Converting Between Polars and Pandas
When working with libraries that require pandas DataFrames, conversion is straightforward. Both directions go through the Apache Arrow format internally, which keeps them fast:
# Polars to pandas
pandas_df = polars_df.to_pandas()
# Pandas to Polars
polars_df = pl.from_pandas(pandas_df)
A Complete Example
This workflow loads a CSV, applies filters, aggregates, and writes a Parquet output. The entire pipeline runs in lazy mode so the file is never fully loaded into memory:
import polars as pl
report = (
pl.scan_csv("sales_2025.csv", try_parse_dates=True)
.filter(pl.col("region") == "North America")
.filter(pl.col("date").dt.year() == 2025)
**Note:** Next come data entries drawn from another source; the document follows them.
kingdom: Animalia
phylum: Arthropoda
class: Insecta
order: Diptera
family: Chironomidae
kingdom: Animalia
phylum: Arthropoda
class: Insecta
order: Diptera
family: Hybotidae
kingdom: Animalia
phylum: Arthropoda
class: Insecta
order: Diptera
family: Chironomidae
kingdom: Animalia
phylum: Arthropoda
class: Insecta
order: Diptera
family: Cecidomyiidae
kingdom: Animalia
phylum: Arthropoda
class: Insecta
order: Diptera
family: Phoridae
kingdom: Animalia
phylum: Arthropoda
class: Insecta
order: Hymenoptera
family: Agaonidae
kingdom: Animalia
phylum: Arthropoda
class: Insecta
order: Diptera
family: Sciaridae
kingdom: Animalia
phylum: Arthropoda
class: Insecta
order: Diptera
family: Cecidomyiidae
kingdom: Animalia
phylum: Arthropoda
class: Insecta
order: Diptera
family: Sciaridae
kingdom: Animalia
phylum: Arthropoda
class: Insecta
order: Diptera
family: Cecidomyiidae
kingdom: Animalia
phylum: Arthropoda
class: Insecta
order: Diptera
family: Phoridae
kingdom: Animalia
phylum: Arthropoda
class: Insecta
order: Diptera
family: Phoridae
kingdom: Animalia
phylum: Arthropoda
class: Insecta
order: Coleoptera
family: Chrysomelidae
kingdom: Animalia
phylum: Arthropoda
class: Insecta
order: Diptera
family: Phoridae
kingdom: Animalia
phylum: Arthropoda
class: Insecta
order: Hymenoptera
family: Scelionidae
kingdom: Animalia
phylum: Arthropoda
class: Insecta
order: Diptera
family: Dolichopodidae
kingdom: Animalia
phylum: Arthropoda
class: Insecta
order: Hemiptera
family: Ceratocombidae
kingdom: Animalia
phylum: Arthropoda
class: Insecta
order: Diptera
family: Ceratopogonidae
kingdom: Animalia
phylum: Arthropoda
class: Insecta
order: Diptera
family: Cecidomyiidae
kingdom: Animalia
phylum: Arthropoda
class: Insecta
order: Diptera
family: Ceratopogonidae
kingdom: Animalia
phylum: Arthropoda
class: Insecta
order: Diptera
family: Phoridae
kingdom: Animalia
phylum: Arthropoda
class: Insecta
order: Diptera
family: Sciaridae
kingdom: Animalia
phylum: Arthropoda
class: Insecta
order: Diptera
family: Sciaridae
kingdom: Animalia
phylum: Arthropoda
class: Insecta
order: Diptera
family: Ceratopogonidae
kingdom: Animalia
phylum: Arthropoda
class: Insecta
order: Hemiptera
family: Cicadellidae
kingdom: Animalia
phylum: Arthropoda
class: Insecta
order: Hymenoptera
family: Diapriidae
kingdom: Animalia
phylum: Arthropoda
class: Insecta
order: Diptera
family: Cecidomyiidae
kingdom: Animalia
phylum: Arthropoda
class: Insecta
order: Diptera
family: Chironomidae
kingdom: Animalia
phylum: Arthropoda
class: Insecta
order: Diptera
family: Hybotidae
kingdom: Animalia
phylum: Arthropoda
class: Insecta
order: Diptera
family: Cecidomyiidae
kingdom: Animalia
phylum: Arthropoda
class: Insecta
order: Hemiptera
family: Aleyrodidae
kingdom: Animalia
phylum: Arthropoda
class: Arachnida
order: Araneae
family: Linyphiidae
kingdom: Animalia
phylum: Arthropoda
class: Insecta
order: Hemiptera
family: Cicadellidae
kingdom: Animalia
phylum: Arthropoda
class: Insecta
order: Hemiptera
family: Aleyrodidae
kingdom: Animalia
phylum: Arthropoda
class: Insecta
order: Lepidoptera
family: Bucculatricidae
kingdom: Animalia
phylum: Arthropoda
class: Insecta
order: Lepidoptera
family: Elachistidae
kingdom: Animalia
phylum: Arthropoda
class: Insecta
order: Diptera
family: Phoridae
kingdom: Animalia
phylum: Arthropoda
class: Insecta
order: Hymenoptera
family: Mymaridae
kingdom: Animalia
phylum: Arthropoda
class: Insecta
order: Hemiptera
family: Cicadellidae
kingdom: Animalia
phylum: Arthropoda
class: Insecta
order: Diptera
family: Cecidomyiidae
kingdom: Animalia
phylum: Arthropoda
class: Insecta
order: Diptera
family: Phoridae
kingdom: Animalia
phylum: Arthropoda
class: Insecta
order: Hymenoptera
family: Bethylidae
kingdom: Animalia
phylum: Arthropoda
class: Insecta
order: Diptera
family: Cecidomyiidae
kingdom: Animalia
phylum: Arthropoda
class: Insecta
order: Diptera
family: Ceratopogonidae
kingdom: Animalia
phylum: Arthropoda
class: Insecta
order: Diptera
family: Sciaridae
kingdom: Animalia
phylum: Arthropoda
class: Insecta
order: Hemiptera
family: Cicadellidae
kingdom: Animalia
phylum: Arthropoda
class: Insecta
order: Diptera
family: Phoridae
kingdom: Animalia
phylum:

.group_by("product_category")
.agg([
pl.col("revenue").sum().alias("total_revenue"),
pl.col("revenue").mean().alias("avg_revenue"),
pl.col("customer_id").n_unique().alias("unique_customers")
])
.sort("total_revenue", descending=True)
.collect()
)
report.write_parquet("north_america_summary.parquet")
print(report)
Polars scans the CSV, applies filters before reading the full file, runs the aggregation in parallel, and writes a compressed Parquet output. If you want to skip Python setup entirely, VSLZ handles this kind of analysis from a plain file upload using natural language prompts.
Summary
Polars installs in one command and reads CSV, Parquet, and JSON directly. The expression-based API covers filtering, groupby, joins, and multi-column aggregations. Lazy mode handles large files without loading them into memory. Polars is 9x faster than pandas on joins and significantly more memory-efficient at scale. For datasets under 1GB or codebases already built on pandas, the migration cost often outweighs the benefit. For anything larger, Polars is the faster choice.
FAQ
What is Polars in Python?
Polars is a Python DataFrame library written in Rust. It reads CSV, Parquet, and JSON files and supports filtering, groupby, joins, and aggregation — the same analytical operations as pandas — but significantly faster on large datasets. It uses Apache Arrow's columnar memory format and runs operations in parallel across all CPU cores. Polars 1.0 shipped in July 2024 with a stable API.
Is Polars faster than pandas?
Yes, for most analytical workloads. In benchmarks across 10-million-row DataFrames, Polars completes joins in 2.1 seconds versus pandas at 18.7 seconds — a 9x difference. Filtering is about 4.6x faster; aggregation is about 2.6x faster. String-heavy regex operations are one exception where pandas can be faster by roughly 40%. For datasets under 1GB, the difference is often negligible.
How do I install Polars in Python?
Run `pip install polars` in your terminal. Polars ships self-contained with no additional dependencies — it does not require NumPy or any other package. After installing, import it with `import polars as pl` and verify with `print(pl.__version__)`.
What is lazy evaluation in Polars?
Lazy evaluation is Polars' mode where operations are not executed immediately. Instead, Polars builds a query plan, optimizes it, and executes everything at once when you call `.collect()`. Use `pl.scan_csv()` instead of `pl.read_csv()` to activate lazy mode. The main benefit is memory efficiency: Polars reads only the columns and rows your query needs, rather than loading the entire file.
When should I use Polars instead of pandas?
Use Polars when your dataset is larger than 1GB, when you need to run joins across millions of rows, or when pandas runs out of memory. Stick with pandas for datasets under 1GB, for workflows that rely on libraries that only accept pandas DataFrames (like scikit-learn or matplotlib), and for existing codebases where rewriting the expression syntax would be too disruptive.